Additional evidence of the Tesla Killers’ innocence was presented in a recent report from Hamburg-based Berenberg Bank (via Forbes). “Tesla Inc will shrug off what was once thought to be the existential competitive electric car threat from the Germans because of its lead in range, design, engineering, and cost,” wrote Berenberg analyst Alexander Haissl. “Tesla has already demonstrated its ability to outcompete incumbents and their ICE vehicles despite a higher price, as consumers are willing to pay a premium for a better product.”
Berenberg thinks the German and British EV-makers will face a pricing problem. “Newly launched EVs by traditional [manufacturers] will come to the market at a close to 80% purchase price premium before subsidies compared to their ICE counterparts, without offering meaningful incremental benefits to the consumer. Consumers’ willingness to pay such a premium could turn out to be limited, which puts the competitive position of these EVs at risk,” Haissl said.
The unfavorable market dynamic isn’t the only oil slick in Big Auto’s lane. Other attempts to take on Tesla have undergone a few unforeseen difficulties:
→ Mercedes recently announced that the EQC, intended to be a competitor for Model X, will have a gradual rollout thanks to concerns over the vehicle’s battery and other electric powertrain components.
→ Audi has also had to delay the release of its new e-tron, due to issues with the vehicle’s software and with battery provider LG Chem, which may be getting ready to raise its prices (as reported by German news magazine Bild). Audi also lost face when it revealed that it plans to make the e-tron a special order in the US.
→ Reviews of Jaguar’s I-PACE are coming in, and most agree that it’s a fine vehicle, but that it falls short of Model X in terms of efficiency, range and charging speed.
→ GM has decided to completely shut down production of its acclaimed Chevy Volt as of March 2019.
→ BMW’s board member in charge of development has admitted he expects 85% of the company’s cars will still have internal combustion engines in 2030.
→ Porsche’s vaunted Taycan is expected to be a money-loser, and the company expects line-level workers to share the pain. A Porsche exec recently said employees at the Taycan’s planned factory would have to give up regular salary increases for the next few years.

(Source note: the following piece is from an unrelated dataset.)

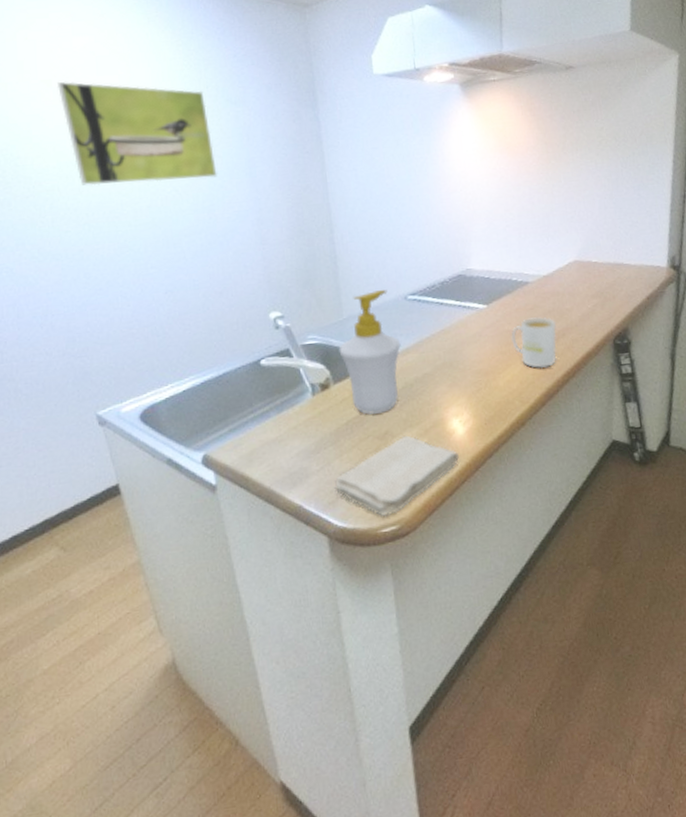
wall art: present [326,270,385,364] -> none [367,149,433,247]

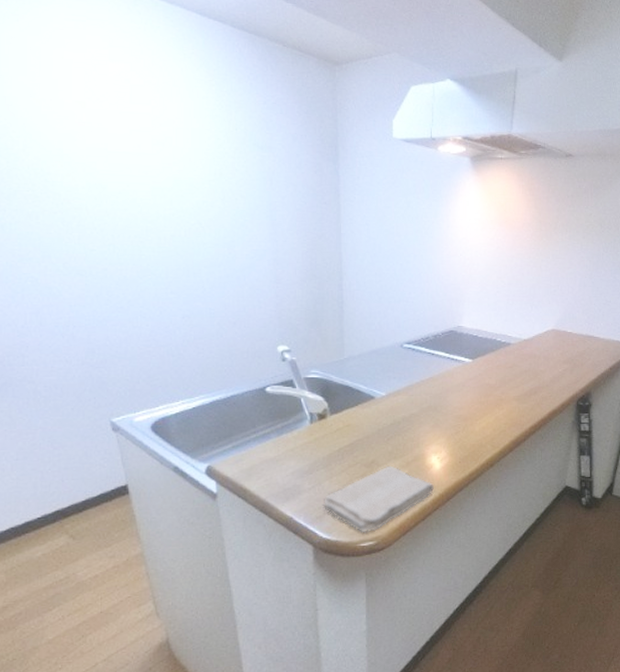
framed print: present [58,82,218,186] -> none [91,105,241,216]
soap bottle: present [338,289,401,414] -> none [337,335,393,444]
mug: present [511,316,557,369] -> none [490,375,531,420]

Along with legacy automakers, MKBHD also looks at some of the new, so-called “Tesla Killers” getting a lot of buzz (YouTube: Marques Brownlee)
Tesla has a technical lead of several years on the legacy automakers, an advantage Teslarati’s Alvarez ascribes to “Elon Musk’s long-term play on electric car batteries and the company’s vertical integration.” Tesla’s policy of producing its own battery cells with partner Panasonic spares it the problems currently plaguing Audi and Mercedes. The Apple-like integration of Tesla’s hardware and software creates a unified user experience, and helps to avoid the sort of issues that Jaguar is facing with the I-PACE.